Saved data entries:
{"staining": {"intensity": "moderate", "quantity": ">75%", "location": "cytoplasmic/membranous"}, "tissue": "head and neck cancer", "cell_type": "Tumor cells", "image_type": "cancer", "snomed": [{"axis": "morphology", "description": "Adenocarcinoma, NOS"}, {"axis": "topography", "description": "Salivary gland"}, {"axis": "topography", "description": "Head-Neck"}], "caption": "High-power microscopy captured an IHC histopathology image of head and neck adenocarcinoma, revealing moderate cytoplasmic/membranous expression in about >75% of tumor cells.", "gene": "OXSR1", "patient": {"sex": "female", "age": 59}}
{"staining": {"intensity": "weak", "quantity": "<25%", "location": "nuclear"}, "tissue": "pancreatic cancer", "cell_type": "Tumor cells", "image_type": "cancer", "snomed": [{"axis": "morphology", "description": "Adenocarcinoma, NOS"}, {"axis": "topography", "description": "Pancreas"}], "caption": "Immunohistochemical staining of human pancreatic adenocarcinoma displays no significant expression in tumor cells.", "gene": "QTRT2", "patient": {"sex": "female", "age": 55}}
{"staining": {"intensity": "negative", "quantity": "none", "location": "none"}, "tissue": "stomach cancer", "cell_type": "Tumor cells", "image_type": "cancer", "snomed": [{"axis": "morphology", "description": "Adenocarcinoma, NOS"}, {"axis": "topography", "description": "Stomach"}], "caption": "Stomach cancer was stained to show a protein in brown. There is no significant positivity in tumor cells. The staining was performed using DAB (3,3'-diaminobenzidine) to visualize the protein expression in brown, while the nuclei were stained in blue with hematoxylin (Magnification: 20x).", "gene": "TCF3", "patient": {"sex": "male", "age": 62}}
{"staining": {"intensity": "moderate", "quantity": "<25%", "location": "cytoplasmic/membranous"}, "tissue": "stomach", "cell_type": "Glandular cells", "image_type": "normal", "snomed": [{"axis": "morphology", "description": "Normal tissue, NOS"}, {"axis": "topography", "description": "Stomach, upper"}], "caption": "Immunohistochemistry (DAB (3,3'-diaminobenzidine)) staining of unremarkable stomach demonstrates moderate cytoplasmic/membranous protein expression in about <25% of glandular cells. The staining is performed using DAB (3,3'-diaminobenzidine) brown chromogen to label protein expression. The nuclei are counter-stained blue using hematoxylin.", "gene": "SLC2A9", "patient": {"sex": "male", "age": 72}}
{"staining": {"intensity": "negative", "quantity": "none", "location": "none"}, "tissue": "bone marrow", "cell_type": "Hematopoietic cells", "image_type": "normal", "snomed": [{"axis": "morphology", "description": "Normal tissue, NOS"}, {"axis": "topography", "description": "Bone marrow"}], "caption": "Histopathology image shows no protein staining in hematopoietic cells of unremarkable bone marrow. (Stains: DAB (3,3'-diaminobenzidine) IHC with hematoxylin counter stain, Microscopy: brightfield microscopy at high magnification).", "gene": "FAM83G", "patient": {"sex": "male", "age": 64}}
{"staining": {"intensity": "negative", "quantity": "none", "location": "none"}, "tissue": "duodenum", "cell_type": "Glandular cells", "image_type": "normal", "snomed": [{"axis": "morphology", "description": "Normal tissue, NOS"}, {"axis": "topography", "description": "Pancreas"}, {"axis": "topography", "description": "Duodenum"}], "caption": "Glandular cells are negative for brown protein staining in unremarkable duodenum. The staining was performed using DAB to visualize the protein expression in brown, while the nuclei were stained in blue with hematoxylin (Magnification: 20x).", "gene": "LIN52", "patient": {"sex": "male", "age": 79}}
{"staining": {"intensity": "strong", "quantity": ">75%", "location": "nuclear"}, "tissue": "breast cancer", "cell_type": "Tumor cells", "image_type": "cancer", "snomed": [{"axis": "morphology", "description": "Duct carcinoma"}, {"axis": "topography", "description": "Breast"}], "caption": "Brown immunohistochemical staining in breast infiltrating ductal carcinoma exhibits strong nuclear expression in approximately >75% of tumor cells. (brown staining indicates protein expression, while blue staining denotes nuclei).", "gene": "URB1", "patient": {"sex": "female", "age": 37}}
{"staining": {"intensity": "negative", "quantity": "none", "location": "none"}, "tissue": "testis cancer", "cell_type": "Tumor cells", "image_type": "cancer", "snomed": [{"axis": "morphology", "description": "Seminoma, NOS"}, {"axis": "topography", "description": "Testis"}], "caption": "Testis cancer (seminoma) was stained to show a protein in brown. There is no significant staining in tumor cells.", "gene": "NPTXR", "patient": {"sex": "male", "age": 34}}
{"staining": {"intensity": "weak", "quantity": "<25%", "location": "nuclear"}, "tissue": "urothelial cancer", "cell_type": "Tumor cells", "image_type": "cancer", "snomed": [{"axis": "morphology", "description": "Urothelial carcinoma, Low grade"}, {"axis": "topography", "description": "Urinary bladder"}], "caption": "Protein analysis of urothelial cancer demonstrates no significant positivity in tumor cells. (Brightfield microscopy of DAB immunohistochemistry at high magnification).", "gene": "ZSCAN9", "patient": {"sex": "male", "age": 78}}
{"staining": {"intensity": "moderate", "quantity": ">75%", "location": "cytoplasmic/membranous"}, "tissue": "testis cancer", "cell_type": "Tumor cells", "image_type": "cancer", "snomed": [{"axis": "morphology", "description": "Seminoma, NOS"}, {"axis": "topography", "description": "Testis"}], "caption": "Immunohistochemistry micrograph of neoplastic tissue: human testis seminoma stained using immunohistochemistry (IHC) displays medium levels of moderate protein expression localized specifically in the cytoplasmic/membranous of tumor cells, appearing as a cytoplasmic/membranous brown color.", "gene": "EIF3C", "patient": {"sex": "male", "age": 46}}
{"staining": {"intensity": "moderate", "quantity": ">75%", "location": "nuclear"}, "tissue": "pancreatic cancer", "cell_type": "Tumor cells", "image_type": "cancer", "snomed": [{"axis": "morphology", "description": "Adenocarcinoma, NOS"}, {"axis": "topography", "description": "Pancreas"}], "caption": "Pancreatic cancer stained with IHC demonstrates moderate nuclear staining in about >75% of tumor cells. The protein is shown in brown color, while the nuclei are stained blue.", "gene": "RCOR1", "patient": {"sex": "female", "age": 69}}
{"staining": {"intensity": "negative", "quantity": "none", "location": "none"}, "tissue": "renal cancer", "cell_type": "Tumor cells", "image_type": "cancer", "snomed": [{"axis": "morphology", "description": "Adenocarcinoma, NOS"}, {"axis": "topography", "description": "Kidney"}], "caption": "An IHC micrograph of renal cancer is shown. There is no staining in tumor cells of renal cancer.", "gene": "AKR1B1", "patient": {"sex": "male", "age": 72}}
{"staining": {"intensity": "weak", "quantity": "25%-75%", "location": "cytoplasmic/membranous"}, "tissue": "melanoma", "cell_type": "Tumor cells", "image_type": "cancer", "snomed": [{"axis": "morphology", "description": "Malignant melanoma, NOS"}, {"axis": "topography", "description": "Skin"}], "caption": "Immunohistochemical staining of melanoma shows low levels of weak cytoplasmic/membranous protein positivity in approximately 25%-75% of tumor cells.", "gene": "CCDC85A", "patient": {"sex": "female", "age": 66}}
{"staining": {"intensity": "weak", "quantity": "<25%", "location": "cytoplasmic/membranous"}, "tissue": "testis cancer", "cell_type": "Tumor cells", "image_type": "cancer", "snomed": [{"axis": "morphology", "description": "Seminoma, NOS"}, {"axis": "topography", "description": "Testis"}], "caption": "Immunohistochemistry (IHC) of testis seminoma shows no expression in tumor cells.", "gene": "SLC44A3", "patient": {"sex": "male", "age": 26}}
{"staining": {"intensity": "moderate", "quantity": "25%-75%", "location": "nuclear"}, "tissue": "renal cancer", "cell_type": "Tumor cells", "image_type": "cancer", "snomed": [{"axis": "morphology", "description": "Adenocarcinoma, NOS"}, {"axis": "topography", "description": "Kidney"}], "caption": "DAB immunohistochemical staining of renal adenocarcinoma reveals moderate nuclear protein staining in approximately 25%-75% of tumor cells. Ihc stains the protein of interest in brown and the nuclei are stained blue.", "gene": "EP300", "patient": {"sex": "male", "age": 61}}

To do: In the records above, find the line containing "staining of human" and restate word for word every line from the first through that one.

Solution for this problem:
{"staining": {"intensity": "moderate", "quantity": ">75%", "location": "cytoplasmic/membranous"}, "tissue": "head and neck cancer", "cell_type": "Tumor cells", "image_type": "cancer", "snomed": [{"axis": "morphology", "description": "Adenocarcinoma, NOS"}, {"axis": "topography", "description": "Salivary gland"}, {"axis": "topography", "description": "Head-Neck"}], "caption": "High-power microscopy captured an IHC histopathology image of head and neck adenocarcinoma, revealing moderate cytoplasmic/membranous expression in about >75% of tumor cells.", "gene": "OXSR1", "patient": {"sex": "female", "age": 59}}
{"staining": {"intensity": "weak", "quantity": "<25%", "location": "nuclear"}, "tissue": "pancreatic cancer", "cell_type": "Tumor cells", "image_type": "cancer", "snomed": [{"axis": "morphology", "description": "Adenocarcinoma, NOS"}, {"axis": "topography", "description": "Pancreas"}], "caption": "Immunohistochemical staining of human pancreatic adenocarcinoma displays no significant expression in tumor cells.", "gene": "QTRT2", "patient": {"sex": "female", "age": 55}}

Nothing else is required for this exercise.